As for her stance on Northern Ireland, I thought she got it so, so wrong, especially during the hungerstrikes, her attiutude to the Irish government, everything. British colonialism at its worst.
And Reagan? I just remember feeling terrified that he'd lose it completely and start WWIII.
SOD
1st September 2008, 20:24
Maggie could not have pulled off what she did without the North Sea Oil. See what Norway did with their revenues from the oil.
Reagan was a horrible horrible man. The Savings and Loans crisis was of his doing. See Oliver North for what Reagan was really about. :laugh:
Eki
1st September 2008, 21:29
To the memories of Reagan and Thatcher:
http://www.youtube.com/watch?v=fLH5mCIGcvc
I'm sure there's still room for Bush, Cheney, Rumsfeldt and their lapdog Blair in the Fletcher Memorial Home.
BDunnell
1st September 2008, 23:02
I have never lived in Britain, but my impression is that Thatcher's style of leadership contributed to a less caring society in general, that whole eighties yuppie "breakfast is for wimps and only losers take the bus" attitude has lowered the general quality of life. However, it's not like those that followed have done such a good job. In fact, could Thatcher's style of government be the reason for the emergence of Blair's New Labour? I'm not blaming, just wondering....
As for her stance on Northern Ireland, I thought she got it so, so wrong, especially during the hungerstrikes, her attiutude to the Irish government, everything. British colonialism at its worst.
And Reagan? I just remember feeling terrified that he'd lose it completely and start WWIII.
All very true, in my opinion.
SOD
1st September 2008, 23:35
Paramount Comedy 2 reruns Spitting from the 1980s, oh how they were clued in there an then, it is amazing.
Reagan, The president's Brain is missing LMAO.
BrentJackson
2nd September 2008, 15:56
Certainly America on the world stage was changed by Reagan, but that needed to be done. Carter was sank more than anything by the debacle that was the American hostage rescue attempt in Iran that went dramatically tits up. Reagan certainly did lead a rebuild of the American military and certainly he did help bring about the end of communism. Thatcher and him had other allies in that, too, one of the notables being Pope John Paul II.
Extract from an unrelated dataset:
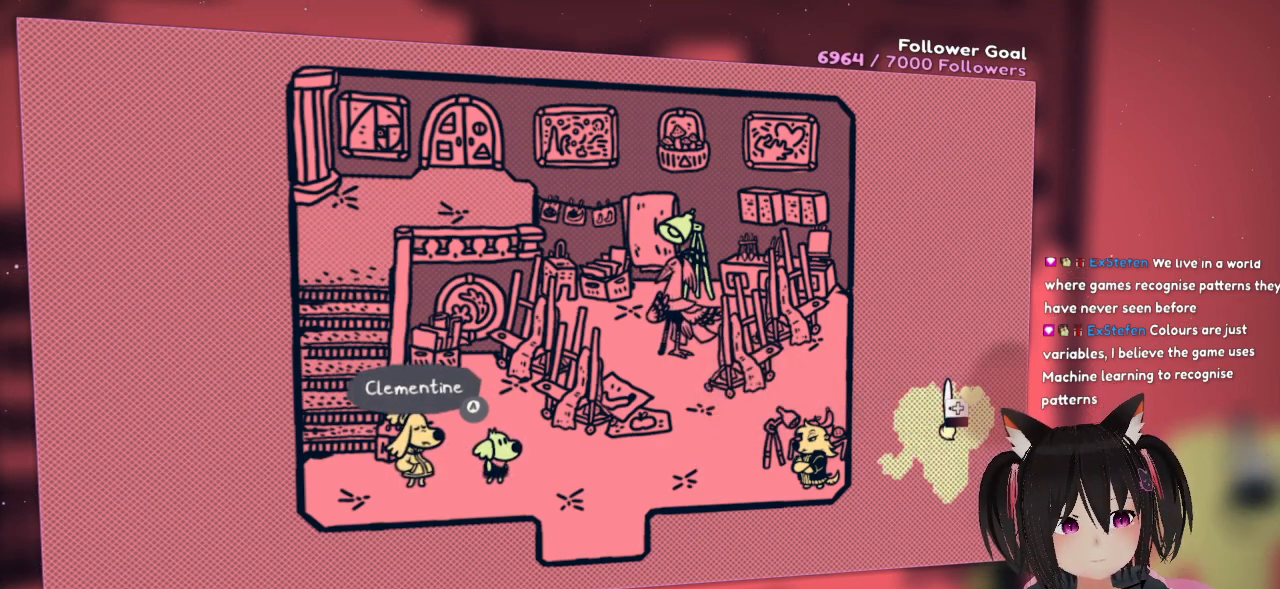
{"buttons": ["R2"], "left_stick": "center", "right_stick": "center", "events": []}
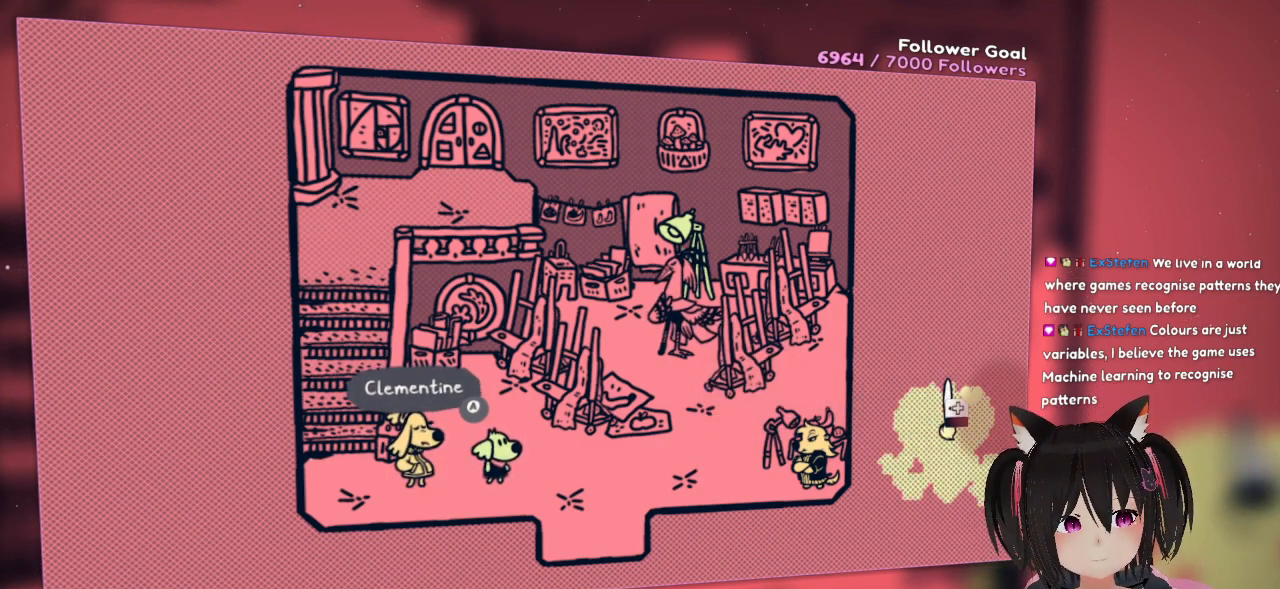
{"buttons": ["R2"], "left_stick": "center", "right_stick": "center", "events": []}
Both Reagan and Thatcher were champions of corporate power, no too ways about it. That effect, and the manufacturing job losses resulting from that, haunt both America and the UK. The UK it has to said though, needed Thatcher to kick the unions in the backside, as strikes crippled numerous British industries many times in the 1970s.
The Yuppie attitude wasn't really Reagan or Thatcher's creation, it was a sign of the times. Everybody tried to think of themselves as Bud Fox and Gordon Gekko, out to make more for themselves, and it showed in the Breakfast for wimps and losers take the Bus stuff. Did all that lower quality of life? I'd imagine it has, yes.
Overall, good or bad? Good, certainly, because their actions meant that John Major and George Bush were waiting when Gorbachev and his Eastern Bloc buddies finally threw in their cards.